Which of the lines in the data mention the string "right"? List them all.

Images with bounding boxes:
════════════════════
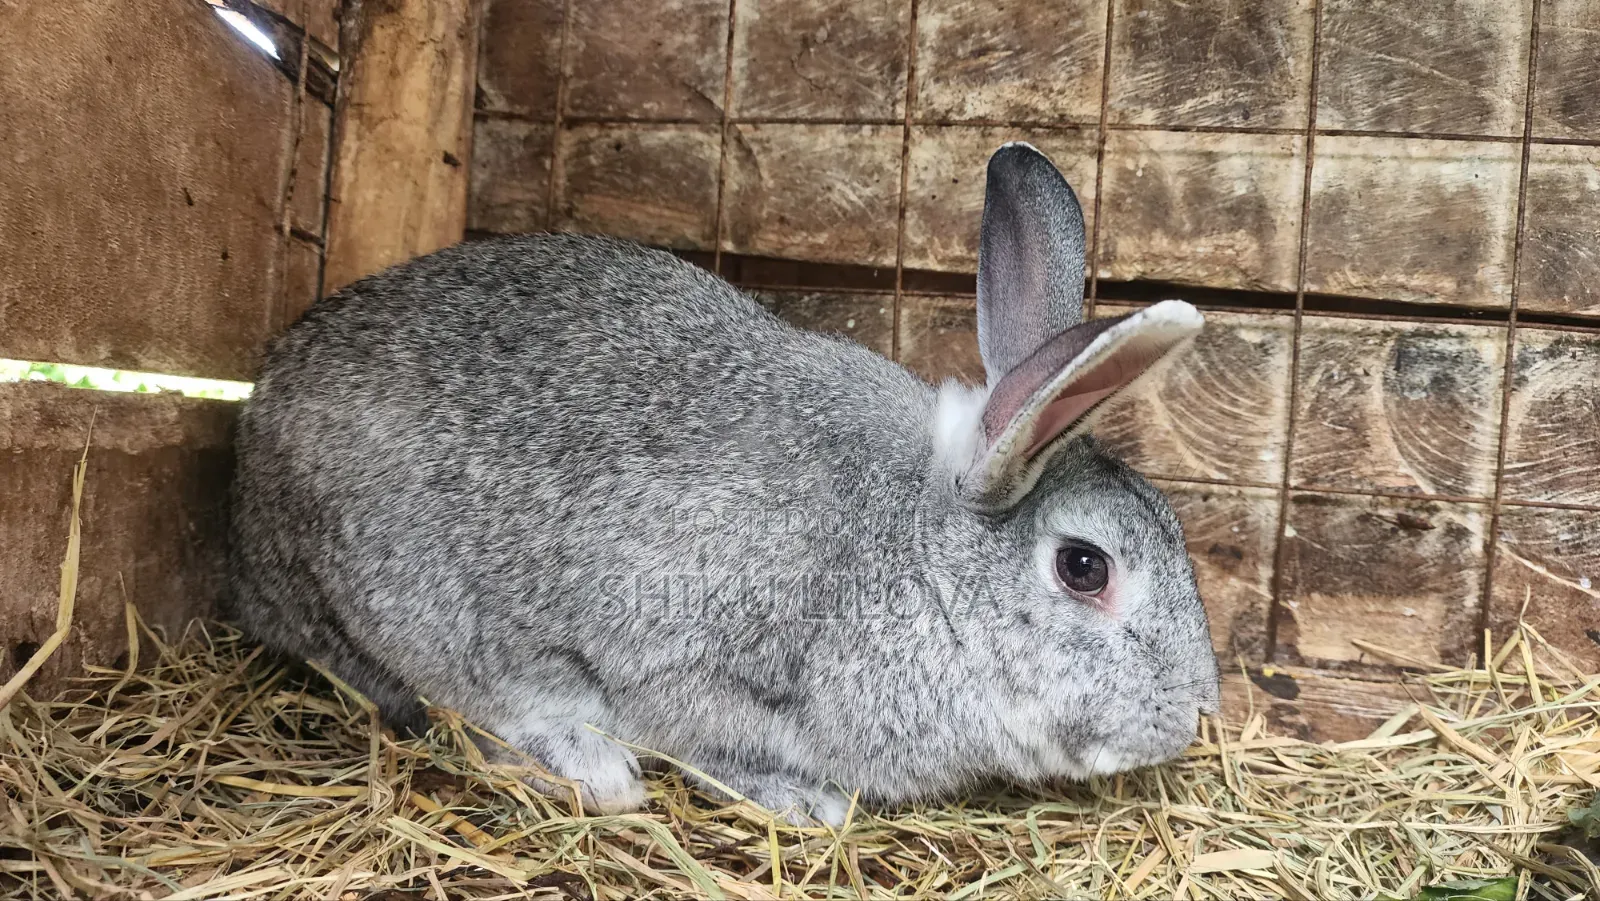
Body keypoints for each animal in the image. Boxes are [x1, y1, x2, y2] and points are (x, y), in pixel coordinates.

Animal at [226, 142, 1220, 826]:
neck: (913, 545)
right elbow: (695, 734)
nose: (1196, 711)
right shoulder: (678, 650)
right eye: (1084, 567)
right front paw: (804, 801)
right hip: (410, 603)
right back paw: (592, 767)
════════════════════
FINISHED TASK:
right elbow: (695, 734)
right shoulder: (678, 650)
right eye: (1084, 567)
right front paw: (804, 801)
right hip: (410, 603)
right back paw: (592, 767)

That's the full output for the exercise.